[TASK GOAL]: In the records below, what are the lines between the one holding "Pourquoi nous choisir ?" and the one holding "utilisant des plantes, et", inclusive? Lay them out as a JSON list of strings, one string per line, leaving out blank lines.

[GIVEN ENTRIES]:
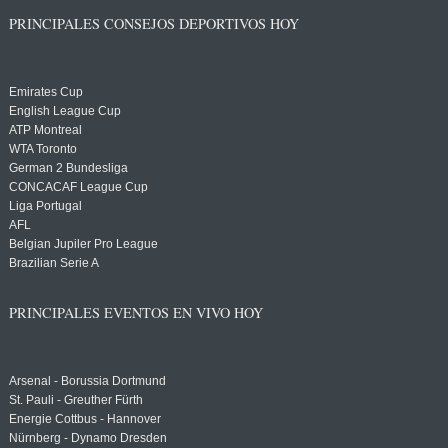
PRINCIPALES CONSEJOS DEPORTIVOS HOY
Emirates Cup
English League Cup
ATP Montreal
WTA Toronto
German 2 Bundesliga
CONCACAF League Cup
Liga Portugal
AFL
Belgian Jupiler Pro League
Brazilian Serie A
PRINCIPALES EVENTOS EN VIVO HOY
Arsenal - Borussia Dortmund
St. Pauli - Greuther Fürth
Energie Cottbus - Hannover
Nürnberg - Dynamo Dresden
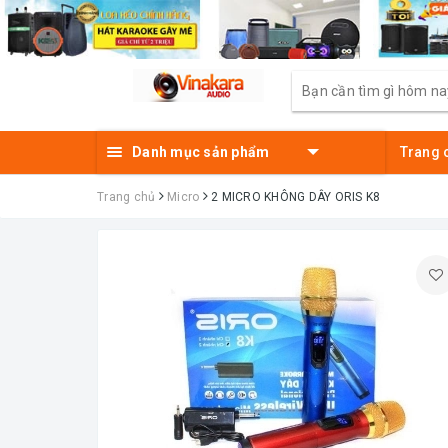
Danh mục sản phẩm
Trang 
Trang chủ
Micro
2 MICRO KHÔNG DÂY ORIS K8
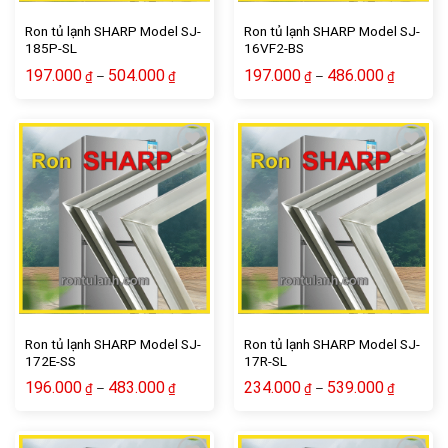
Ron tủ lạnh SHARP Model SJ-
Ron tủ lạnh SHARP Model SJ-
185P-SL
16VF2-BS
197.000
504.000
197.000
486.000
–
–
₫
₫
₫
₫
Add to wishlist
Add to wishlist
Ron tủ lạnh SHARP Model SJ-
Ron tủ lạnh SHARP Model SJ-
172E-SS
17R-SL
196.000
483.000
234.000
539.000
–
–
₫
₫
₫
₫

...

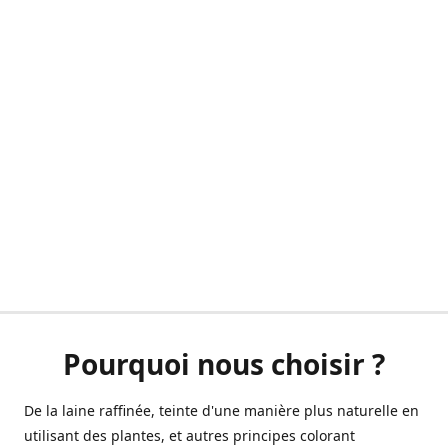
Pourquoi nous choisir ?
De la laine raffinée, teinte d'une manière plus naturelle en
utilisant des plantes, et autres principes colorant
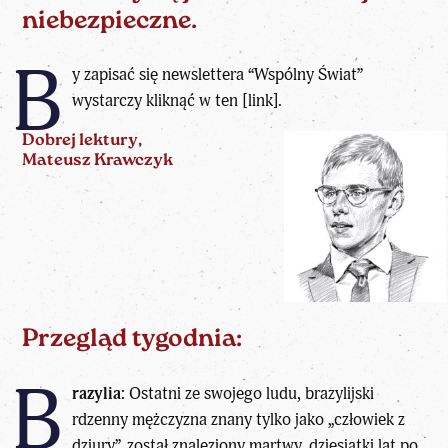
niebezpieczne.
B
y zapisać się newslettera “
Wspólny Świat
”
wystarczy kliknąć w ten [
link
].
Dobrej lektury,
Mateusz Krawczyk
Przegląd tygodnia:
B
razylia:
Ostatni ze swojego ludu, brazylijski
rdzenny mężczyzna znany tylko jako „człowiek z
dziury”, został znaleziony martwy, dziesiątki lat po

[TASK RESULT]:
[
  "Pourquoi nous choisir ?",
  "De la laine raffinée, teinte d'une manière plus naturelle en",
  "utilisant des plantes, et autres principes colorant"
]